Structured pose outputs
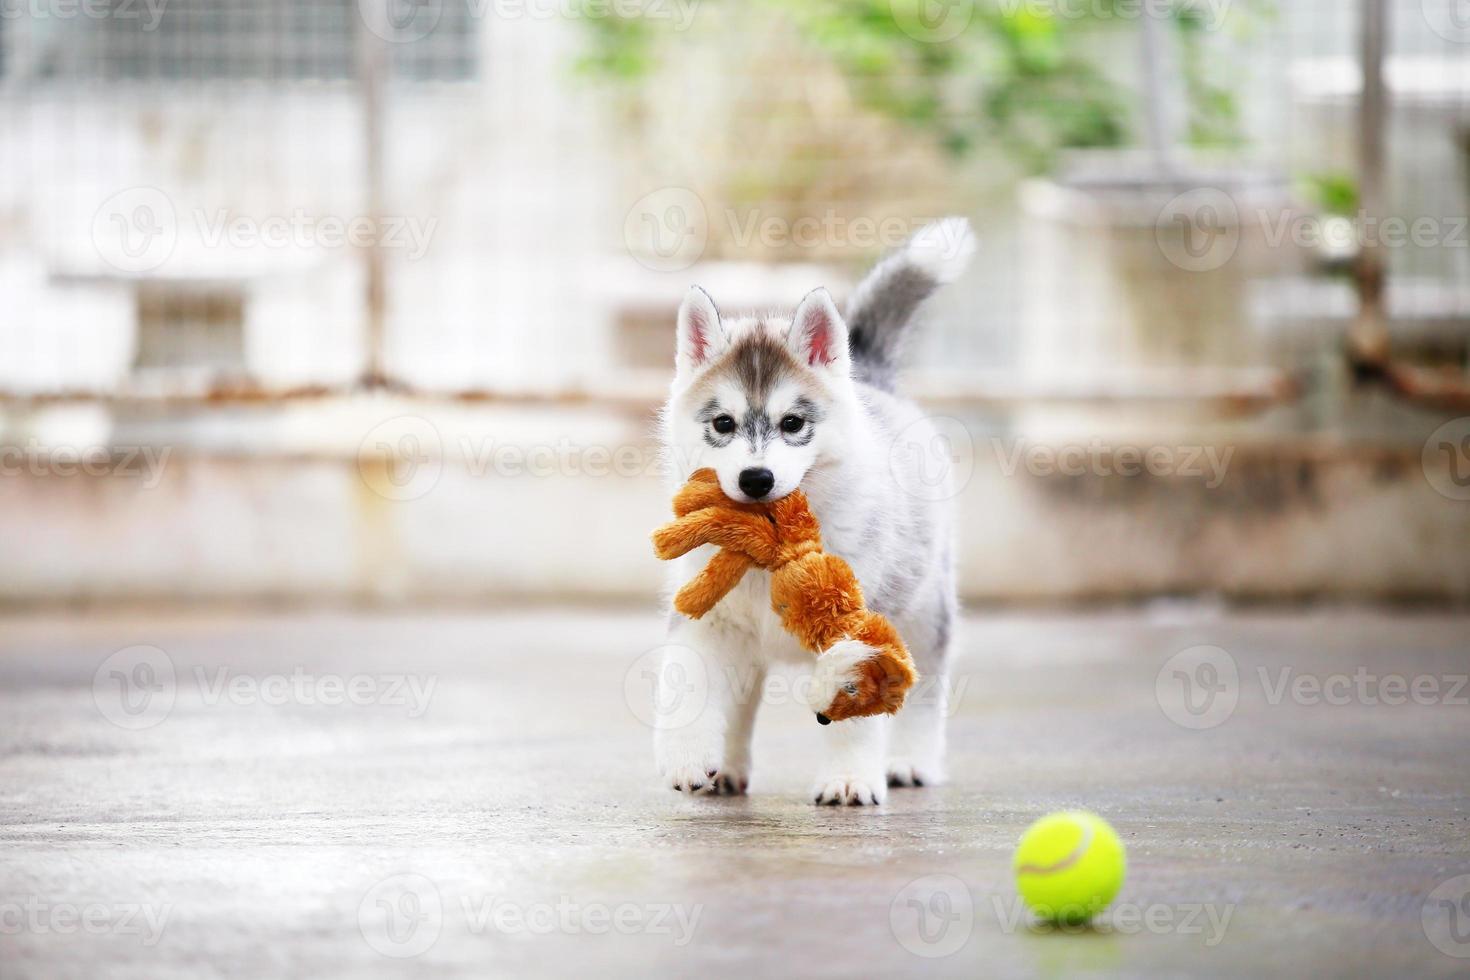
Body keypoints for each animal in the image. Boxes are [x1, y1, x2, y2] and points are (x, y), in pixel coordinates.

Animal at [658, 218, 976, 811]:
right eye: (722, 424)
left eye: (792, 423)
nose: (756, 479)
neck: (768, 556)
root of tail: (871, 377)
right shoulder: (707, 617)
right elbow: (688, 685)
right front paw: (687, 759)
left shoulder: (865, 626)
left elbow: (860, 706)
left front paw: (849, 779)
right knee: (740, 705)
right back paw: (728, 769)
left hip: (926, 608)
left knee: (927, 688)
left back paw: (910, 761)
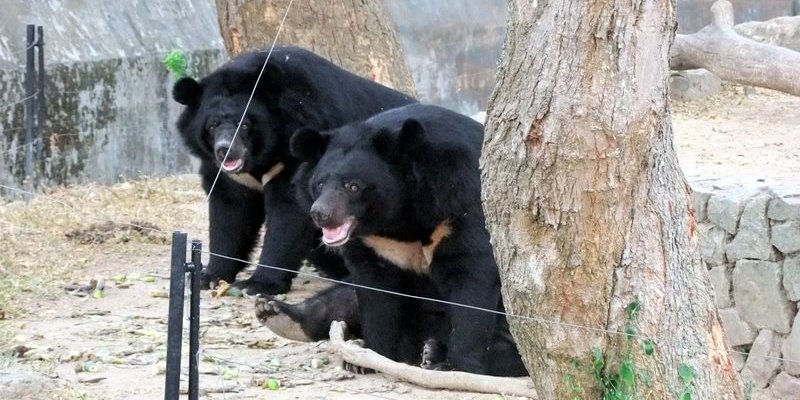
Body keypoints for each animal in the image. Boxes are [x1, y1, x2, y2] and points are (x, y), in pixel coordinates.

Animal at [171, 47, 416, 296]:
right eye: (211, 126)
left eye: (245, 125)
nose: (226, 151)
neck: (262, 157)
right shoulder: (231, 175)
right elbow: (230, 211)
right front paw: (209, 277)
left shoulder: (300, 145)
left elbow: (288, 212)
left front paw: (257, 284)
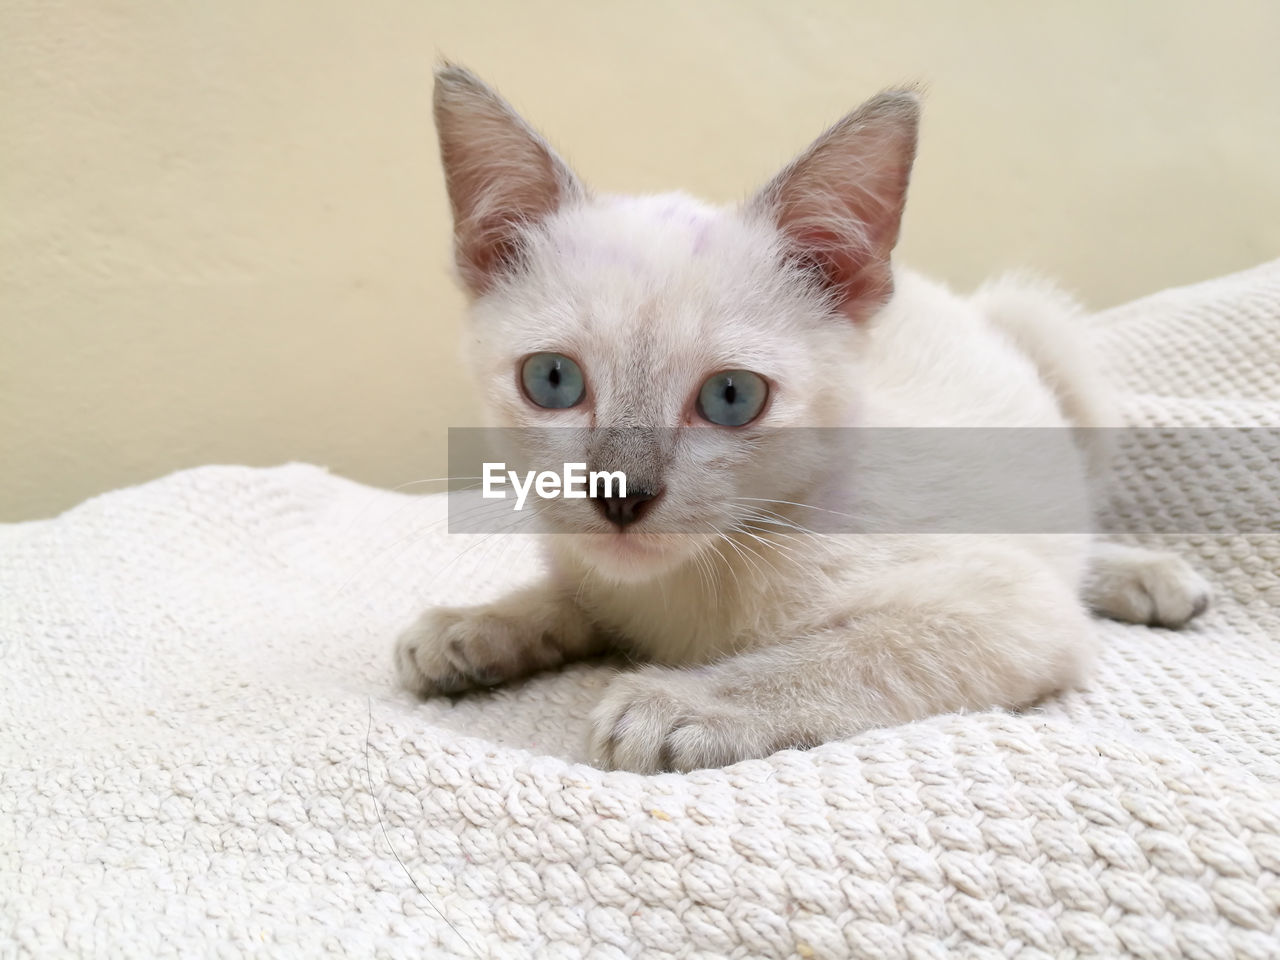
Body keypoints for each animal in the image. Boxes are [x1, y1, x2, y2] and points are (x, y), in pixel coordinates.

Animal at [391, 65, 1208, 773]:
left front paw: (678, 706)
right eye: (553, 380)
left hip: (1046, 331)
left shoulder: (1006, 611)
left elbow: (851, 655)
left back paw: (1152, 578)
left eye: (731, 397)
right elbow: (568, 596)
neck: (684, 591)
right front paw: (472, 628)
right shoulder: (594, 572)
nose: (621, 495)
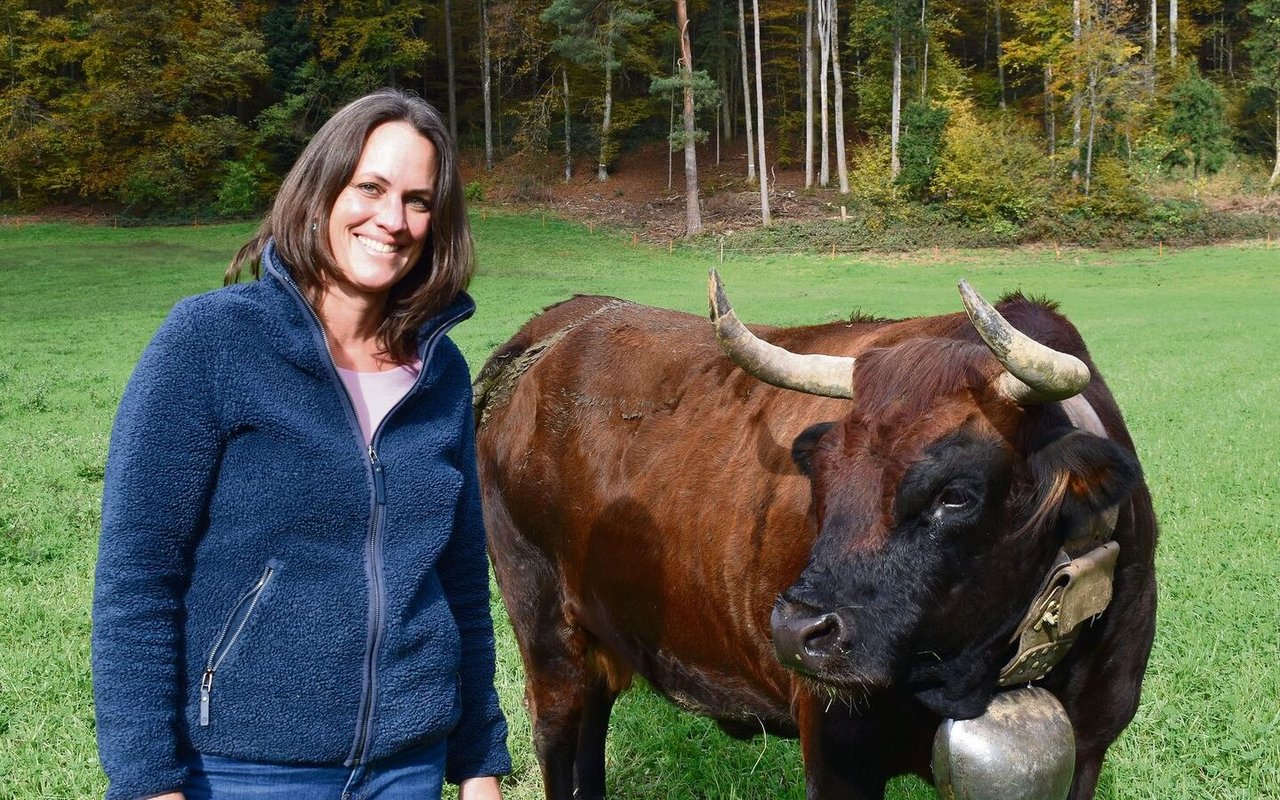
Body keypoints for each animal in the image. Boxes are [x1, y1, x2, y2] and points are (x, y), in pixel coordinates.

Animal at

▸ What needs to be done: Look through the entries above and list every line containing "elbow".

▸ Written response:
right elbow: (688, 685)
left elbow: (860, 706)
right elbow: (230, 211)
left elbow: (288, 212)
left elbow: (851, 655)
right elbow: (568, 596)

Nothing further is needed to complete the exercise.